La 9ᵉ édition du Festival International du Film du Togo (FIFTO) s’est refermée ce samedi 18 avril 2026 au Centre Togolais des Expositions et Foires de Lomé. C’était dans une ambiance festive et empreinte de reconnaissance envers les talents du 7ᵉ art.

Après plusieurs jours de projections et des rencontres d’échanges, place a été faite le samedi à la consécration des œuvres et des acteurs qui ont marqué cette édition. Parmi les distinctions majeures, le film Silence Brisé de Aimé Kokouvi Sohlo s’est illustré en remportant la Mention spéciale du Jury, tandis que son personnage “Essénam” décroche le prix de la Meilleure Interprétation Féminine. C’est une double reconnaissance pour une œuvre qui s’est révélée forte et engagée, au dire du jury composé notamment de la réalisatrice et auteure, Hélène Bocco.
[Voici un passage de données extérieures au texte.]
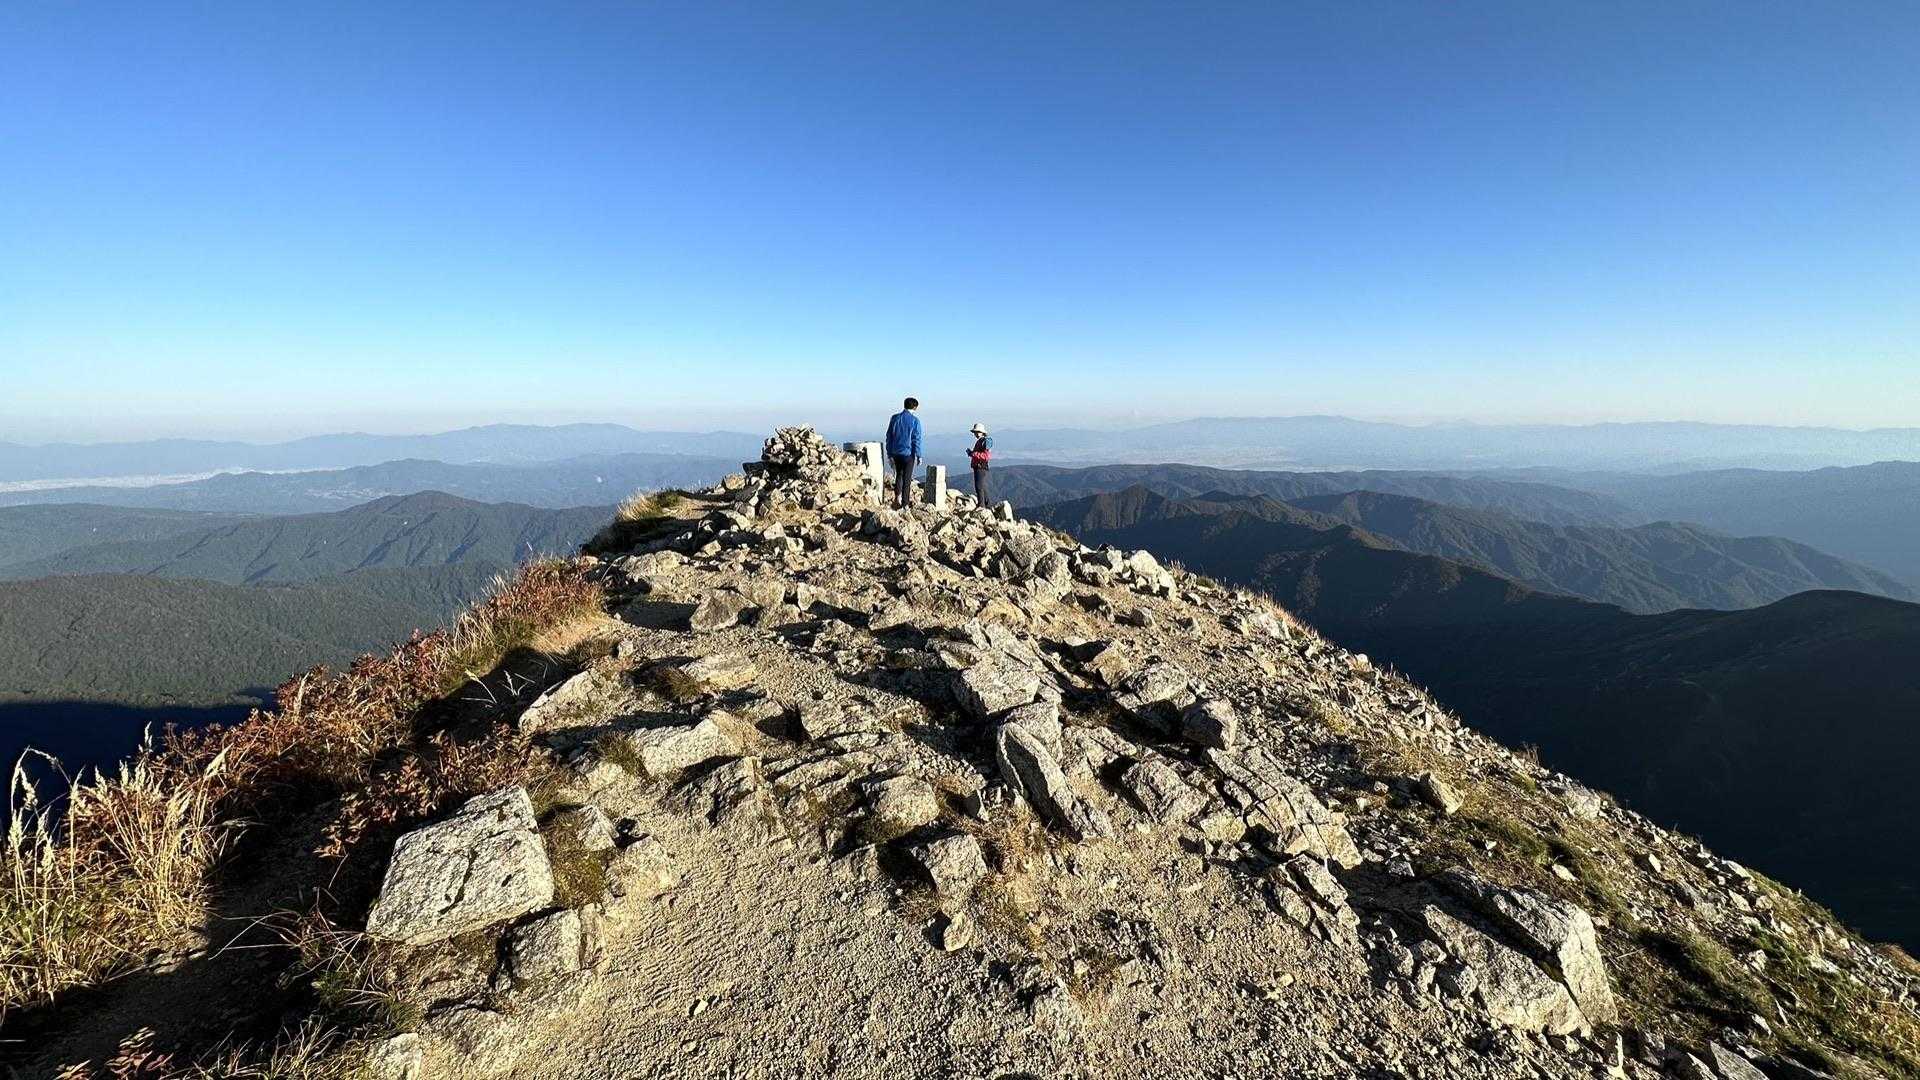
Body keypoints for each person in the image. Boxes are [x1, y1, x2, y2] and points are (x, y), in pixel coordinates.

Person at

Dans la catégorie documentaire, Gagnon Logo s’impose avec « Sika Kondji » primé du meilleur film documentaire, accompagné d’un trophée et d’une enveloppe de 500 000 FCFA. Côté fiction court-métrage, « À toi l’Honneur » de Raisa Kafechina repart également avec les honneurs et une récompense équivalente.

À l’international, le prix du meilleur long-métrage fiction est attribué à « Ikian » du réalisateur burkinabè Abdoulaye Alidou Badini, qui empoche 1 000 000 de FCFA. Dans la catégorie documentaire, « La destinée d’une camionneuse » de Yssouf Koussé est distinguée.

Sur le plan national, le long-métrage « La bonne » de Nicoué Koffi Amassan s’impose également et remporte une enveloppe d’un million de francs CFA. Des mentions spéciales ont été attribuées à  » « Aného » de Joël Tchédré et à « Le village des femmes » du réalisateur Victoiren. Le Sénégal, pays invité d’honneur, et la Chine, invitée spéciale, ont reçu le Prix spécial FIFTO, saluant leur contribution à l’ouverture du festival.

Clôturant l’événement, le ministre togolais du Tourisme, de la Culture et des Arts, Isaac Tchiakpé, a déclaré : « Le choix du thème traduit nos convictions profondes. À travers les films projetés au cours de cette édition, nous avons vu se dessiner des récits authentiques portés par des voix enracinées dans des territoires, des traditions de nos communautés. »

La 9ème édition de ce festival s’achève sur une note d’espoir, confirmant le FIFTO comme un carrefour incontournable du cinéma africain.